CHALLENGES:
**1)** Please list every city named in the travel article about Barcelona, including its title.
**2)** Write a continuation of the travel article about Barcelona, starting right after its final sentence.

ARTICLE:
--- BEGIN ---

Catalonia, Paris, London and Home

Tapas At Last!


 Barcelona

The last city of our tour was Barcelona, on the Catalan coast of north-eastern Spain. This is Spain's second-largest city and again has an interesting history, although rather different from the Andalusian cities we had visited in the past few days. Barcelona was a city hardly known in Britain until 1992 when it hosted the Olympic Games which propelled it into the spotlight, but it is a fantastic place and this is the one we shall have to visit again. We barely scratched the surface of this fascinating place. Before 1992 it had no beach, just docks and quayside, and tourists all went to the Costa Brava a few kilometres south. For many of us, Barcelona is just a football team and the most amazing Christian Church ever designed which has been under construction for well over a century, the Basilica of the Holy Family, Sagrada Familia.

--- END ---

[Dataset excerpts]
--- BEGIN ---

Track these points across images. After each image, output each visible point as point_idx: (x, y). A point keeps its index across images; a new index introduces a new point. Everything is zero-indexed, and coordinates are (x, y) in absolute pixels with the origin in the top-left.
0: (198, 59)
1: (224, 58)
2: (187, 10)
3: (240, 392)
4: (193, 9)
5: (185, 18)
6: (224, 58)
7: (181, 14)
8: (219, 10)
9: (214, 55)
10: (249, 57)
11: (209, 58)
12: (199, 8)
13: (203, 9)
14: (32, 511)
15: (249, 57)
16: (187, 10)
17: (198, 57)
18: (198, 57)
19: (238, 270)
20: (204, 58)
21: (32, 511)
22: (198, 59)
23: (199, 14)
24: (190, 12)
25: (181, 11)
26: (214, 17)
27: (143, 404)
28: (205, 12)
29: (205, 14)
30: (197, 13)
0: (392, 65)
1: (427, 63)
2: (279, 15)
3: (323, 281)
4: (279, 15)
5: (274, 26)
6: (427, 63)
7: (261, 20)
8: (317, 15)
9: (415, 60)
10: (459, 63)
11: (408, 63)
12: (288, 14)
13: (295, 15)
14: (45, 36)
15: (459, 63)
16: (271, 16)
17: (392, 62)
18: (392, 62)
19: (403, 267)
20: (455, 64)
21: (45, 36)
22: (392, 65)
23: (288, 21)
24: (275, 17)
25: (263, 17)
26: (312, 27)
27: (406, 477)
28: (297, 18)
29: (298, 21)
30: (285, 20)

--- END ---

RESULTS:
**1)** Barcelona, Paris, London

**2)**
On the Tuesday morning in Córdoba our coach transferred us to the railway station where we boarded a through RENFE high-speed train direct to Barcelona Sants. Another coach took us to our hotel ... while our luggage made its way slowly by van and arrived several hours later. Fortunately, although the weather was not quite as hot and sunny as it had been in Andalusia, it was warm enough and we could manage without our luggage for the afternoon and evening. Once checked in, our rooms being ready incredibly early, we set off for a walk down to the beach: this was about a mile or so and not undertaken lightly, but it was very good exercise after sitting on a train all morning and several days of guided tours involving shuffling around from place to place. Like, say, London, Roman Barcelona occupied a small walled site, and the medieval city broke through the Roman wall and occupied a rather larger walled site. Population growth and regional prosperity in the nineteenth and twentieth centuries led to an enormous planned expansion into the surrounding countryside, planned on a grid street pattern and with a large variety of modernist archtitecture, almost all of high quality and excellent design.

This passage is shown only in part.